JdeB – E o senhor investiu bem aqui, caprichou na sua cantina, sua propriedade toda está bem caprichada. Isso aqui é também consequência da boa terra que o senhor encontrou e do trabalho que o senhor fez?
José – É isso mesmo. A gente foi trabalhando e caprichando, e daí vendo lá na cidade, de construir, porque o vinho tem que ter um lugar também adequado, não é um produto aí que qualquer lugarzinho serve pra isso. O vinho tem que ter uma cantina, ou vamos dizer uma construção assim que não esquente muito, porque o vinho não pode esquentar de dia bastante e de noite esfriar, ele tem que ficar num ambiente mais ou menos sempre igual, pra ele ficar bom. Daí resolvemos construir um pouquinho, aí a prefeitura ajudou, financiamos também, uma parte, na Cresol.

JdeB – O seu pai conseguiu que o senhor seguisse esse gosto pelo vinho, e o senhor encaminhou os filhos também?
José – Mas olha, eu tava dizendo pra eles, vocês têm que aprender, eu tô ensinando pra eles porque eles têm que aprender e depois continuar fazendo sempre, porque o parreiral tá ali, e tá produzindo bem, um parreiral bom, tem que ter o capricho também de continuar e fazer.

JdeB – Hoje, qual é a importância do vinho pra sua propriedade?
José – Ah, representa… dá uma receita mais ou menos boa pela quantia de terra que a gente ocupa, dá uma receita até razoável em vista de outras plantas que a gente planta ali, o milho é barato, o feijão não dá mais, e o porco também, dá pouco.
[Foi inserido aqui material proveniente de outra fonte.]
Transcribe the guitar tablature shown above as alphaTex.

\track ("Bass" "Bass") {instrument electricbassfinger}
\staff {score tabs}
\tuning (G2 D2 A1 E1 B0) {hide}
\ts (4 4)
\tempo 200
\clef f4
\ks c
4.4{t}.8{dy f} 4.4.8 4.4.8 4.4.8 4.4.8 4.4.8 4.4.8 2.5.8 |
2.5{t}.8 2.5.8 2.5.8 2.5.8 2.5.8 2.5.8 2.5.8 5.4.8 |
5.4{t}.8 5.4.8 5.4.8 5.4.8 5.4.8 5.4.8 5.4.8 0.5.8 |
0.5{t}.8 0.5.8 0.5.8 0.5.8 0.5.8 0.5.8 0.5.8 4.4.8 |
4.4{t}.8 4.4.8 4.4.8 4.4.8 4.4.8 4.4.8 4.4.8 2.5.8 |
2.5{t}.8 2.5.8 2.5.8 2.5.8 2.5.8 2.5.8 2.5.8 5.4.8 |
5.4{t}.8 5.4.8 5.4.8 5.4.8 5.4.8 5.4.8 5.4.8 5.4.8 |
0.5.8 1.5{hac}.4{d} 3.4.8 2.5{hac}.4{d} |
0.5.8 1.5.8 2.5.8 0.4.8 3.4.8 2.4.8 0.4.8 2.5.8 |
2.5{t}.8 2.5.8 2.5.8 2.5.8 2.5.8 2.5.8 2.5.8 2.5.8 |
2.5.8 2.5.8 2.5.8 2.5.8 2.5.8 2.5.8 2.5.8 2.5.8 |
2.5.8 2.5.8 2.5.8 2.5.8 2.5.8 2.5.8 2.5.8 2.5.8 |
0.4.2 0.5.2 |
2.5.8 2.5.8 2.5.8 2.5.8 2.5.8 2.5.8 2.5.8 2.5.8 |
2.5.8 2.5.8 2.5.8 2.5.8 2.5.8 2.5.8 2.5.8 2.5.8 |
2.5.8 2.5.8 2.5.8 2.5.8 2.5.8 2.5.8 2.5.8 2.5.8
Na verdade, o vinho é que dá mais lucro até do que outras coisas que tem na propriedade.

JdeB – O seu pai voltou pra Santa Catarina, mas o senhor não parece estar a fim de deixar Salgado Filho, não é?
José – Ah, não. Eu já tô com 73 anos, acho que vou ficar aqui pra sempre, até que tem os filhos aí, eu ajudando eles, e eles me ajudando.

JdeB – E como o senhor vê o futuro de Salgado filho?
José – Tá meio parado, meio devagar, mas ainda a gente acredita no futuro de Salgado Filho, porque não tem como nós agora sair daqui pra ir em outro lugar, eu não vejo mais futuro pra lá, porque vai querer vender um terreno aqui, por ser acidentado ele já não vale muito, e vai querer comprar num lugar melhor, compra muito pouco terreno. Então tem que ficar aqui onde o terreno, nem que acidentado, a gente tem um parreiral, tem vaca de leite, tem um aviário, cria uns porco, aqui é um lugar que a gente pode ficar sem botar um capital muito grande, que aqui a gente já tem tudo. A gente criou família aqui, estamos criando, já tão vindo os netos, e vamos ficar por aqui.